**Minified JSON answers**

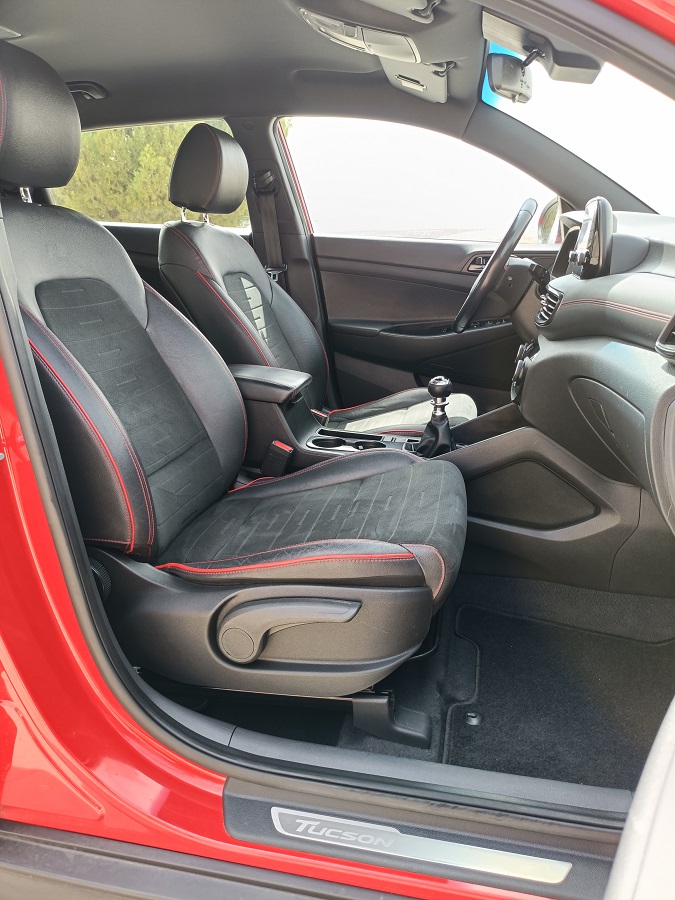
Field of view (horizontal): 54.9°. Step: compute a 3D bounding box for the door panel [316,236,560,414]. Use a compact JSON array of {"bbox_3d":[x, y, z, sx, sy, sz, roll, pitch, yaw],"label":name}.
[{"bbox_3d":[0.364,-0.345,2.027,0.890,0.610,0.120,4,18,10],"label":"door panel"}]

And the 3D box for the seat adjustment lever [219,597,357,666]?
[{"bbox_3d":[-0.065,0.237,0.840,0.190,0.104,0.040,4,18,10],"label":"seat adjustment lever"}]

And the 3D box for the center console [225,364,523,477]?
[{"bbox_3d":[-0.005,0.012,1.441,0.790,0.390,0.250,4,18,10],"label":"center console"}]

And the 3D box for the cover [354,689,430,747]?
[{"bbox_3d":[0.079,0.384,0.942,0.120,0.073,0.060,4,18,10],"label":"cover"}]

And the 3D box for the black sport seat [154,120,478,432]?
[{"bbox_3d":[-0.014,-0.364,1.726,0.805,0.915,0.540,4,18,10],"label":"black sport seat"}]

**HOW TO COMPLETE THIS TASK**
Render the items above as a two-column CSV with the headers text and answer. Give one row for every text-and-answer pair. Put each value in a single quoted field with line breaks turned into spaces, and leave the pictures out.

**ANSWER TO THE EXERCISE**
text,answer
"Field of view (horizontal): 54.9°. Step: compute a 3D bounding box for the door panel [316,236,560,414]. Use a compact JSON array of {""bbox_3d"":[x, y, z, sx, sy, sz, roll, pitch, yaw],""label"":name}.","[{""bbox_3d"":[0.364,-0.345,2.027,0.890,0.610,0.120,4,18,10],""label"":""door panel""}]"
"And the 3D box for the seat adjustment lever [219,597,357,666]?","[{""bbox_3d"":[-0.065,0.237,0.840,0.190,0.104,0.040,4,18,10],""label"":""seat adjustment lever""}]"
"And the 3D box for the center console [225,364,523,477]?","[{""bbox_3d"":[-0.005,0.012,1.441,0.790,0.390,0.250,4,18,10],""label"":""center console""}]"
"And the 3D box for the cover [354,689,430,747]?","[{""bbox_3d"":[0.079,0.384,0.942,0.120,0.073,0.060,4,18,10],""label"":""cover""}]"
"And the 3D box for the black sport seat [154,120,478,432]?","[{""bbox_3d"":[-0.014,-0.364,1.726,0.805,0.915,0.540,4,18,10],""label"":""black sport seat""}]"